Swift properties can either be computed or stored. We can observe value changes in our stored properties by using didSet and willSet but here we still have a stored property.
In your case, since you have overridden set and get*, you don't have a stored property, you have a computed property. If you want a computed property to have a backing storage, you must create that independently.
So you may want something like this:
class FooClass {
private var storageProperty: String?
var accessProperty: String? {
get {
return self.storageProperty
}
set {
self.storageProperty = newValue
// or whatever logic you may like here
}
}
}
*: You can't override set without also overriding get. You can however override get without overriding set--this makes a readonly computed value.
Moreover, it's important that we implement our storage properties in this way over relying on key-value coding.
For starters, setObject(forKey:) approach doesn't even work on pure Swift types. This will only work on objects which inherit from Objective-C types. It's an inherited method from NSObject's compliance to NSKeyValueCoding protocol. Why the base object of Objective-C conforms to so many protocols is beyond me... but it does and there's nothing we can do about it.
If we have a code base in which some of our objects are inheriting from Objective-C objects (which basically any project will have, UIViewController, etc), and some of our objects are pure Swift objects (which you will tend to have when you're creating your own Swift classes from scratch), then our Swift objects will not be able to implement this same pattern. If we have some objects of both types, we'll either have to implement the pattern I show above for all of them (and then we have consistency) or we'll have to implement one pattern for some types and another for other types (Swift structs would definitely have to implement the above pattern, you can't just make them inherit from NSObject) (and then we have inconsistency, which we don't like).
But what's far worse about setObject(forKey:) is that the first argument of this method always will be of type AnyObject.
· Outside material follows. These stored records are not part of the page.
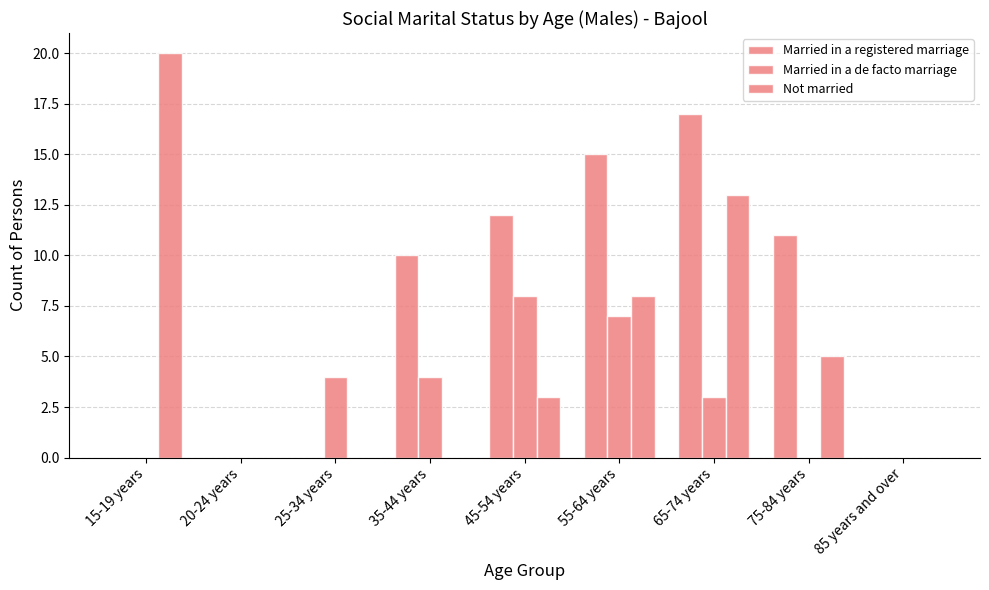

How many distinct data groups are displayed?

3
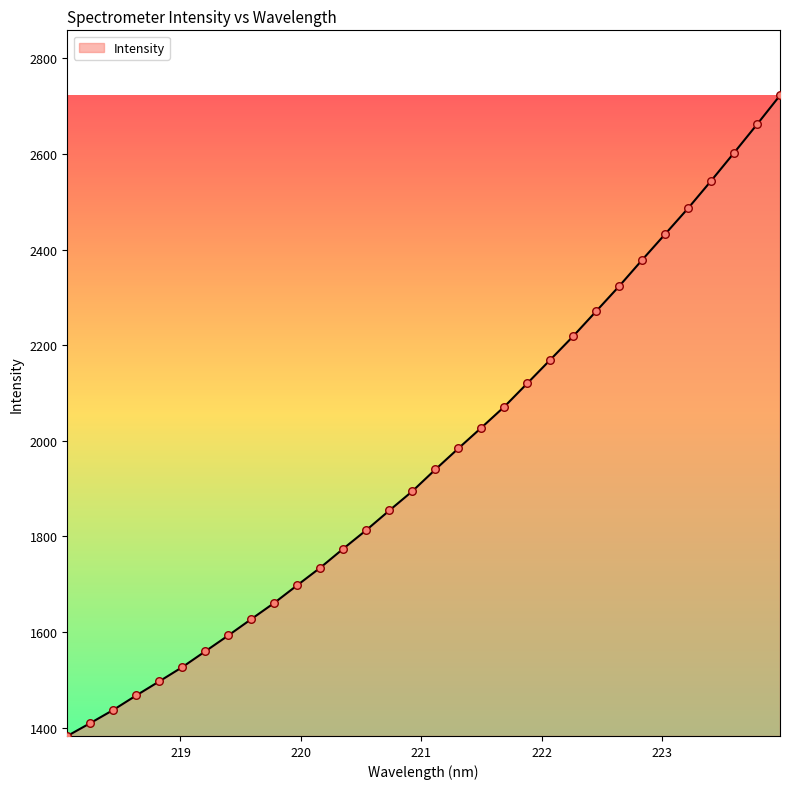

What is the greatest value displayed?

2722.3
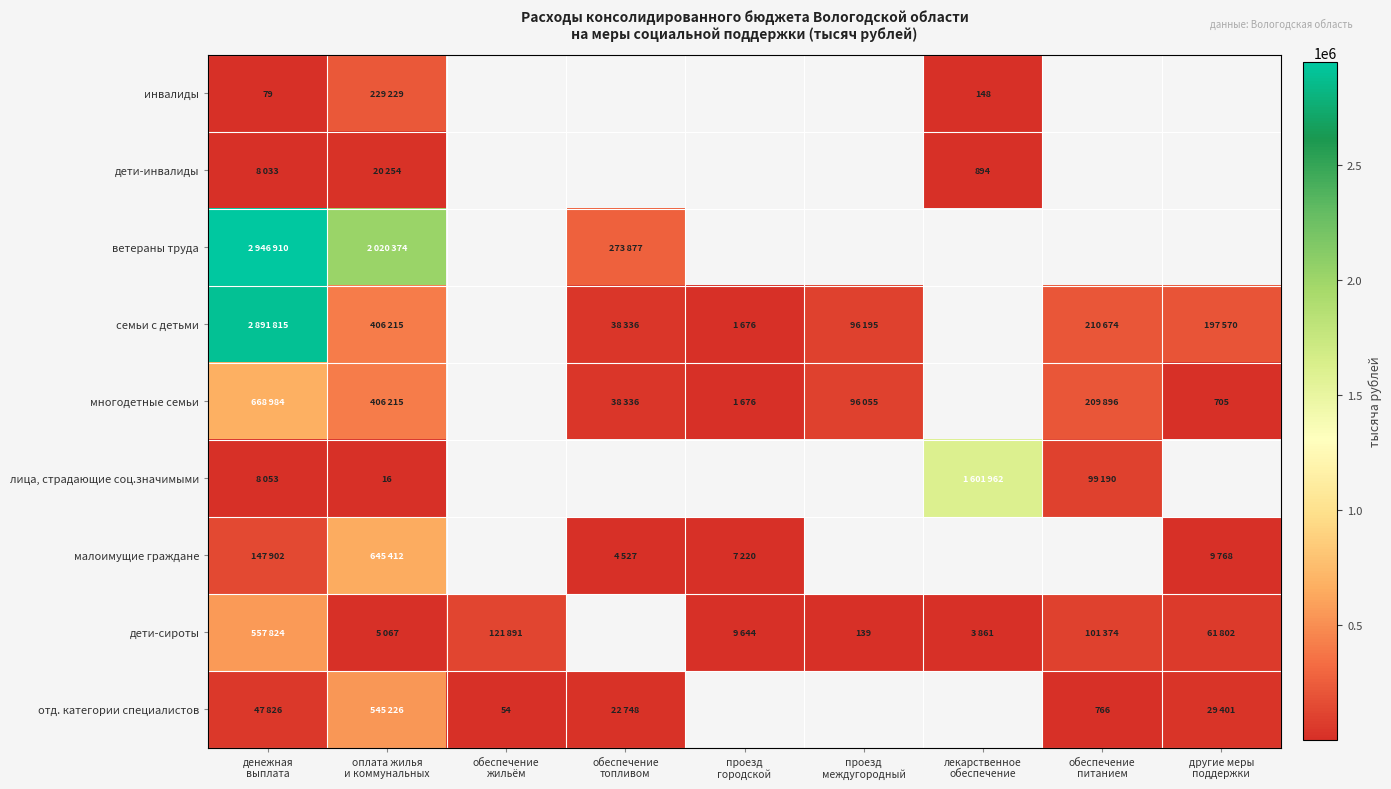

Where is многодетные семьи nearest to the value 334844?

оплата жилья и коммунальных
There is no type safety to the method at all. Where things are stored via setObject(forKey:) is based purely on the key which we use. When we use setObject(forKey:), we take a pile of type-safety advantages that Swift gives us and we throw them out the window. If we don't care to leverage the advantages Swift gives us over Objective-C, why are we writing it in Swift at all?
We can't even make the stored property private when we use setObject(forKey:). Anyone who knows the key can call setObject(forKey:) and set that object to whatever they want. And that includes objects which are not strings. All we have to do to introduce a crash to this codebase is write a class extension or subclass which has a key collision on a different type other than what you've used (so maybe an NSData value for the same key). And even if it doesn't happen to be a different type, simply duplicating the same key for multiple properties is going to introduce bugs... and bugs that are hard to debug.
Never set a value of a computed property in its set scope by calling itself !
This causes an infinite loop and the app will crash.
I don't know which API setObject:forKey belongs to, but in the case of nil you are supposed to remove the object
set {
if let newPhotoURL = newValue {
setObject(newPhotoURL, forKey: "optionalPhotoURL")
} else {
removeObjectForKey("optionalPhotoURL")
}
}
Your property optionalPhotoURL is a computed property, it does not store any values:
https://developer.apple.com/library/ios/documentation/Swift/Conceptual/Swift_Programming_Language/Properties.html
You might want to create an additional property which actually stores the value. However, why do you want to set it to nil, since you are not deleting they object in case of nil.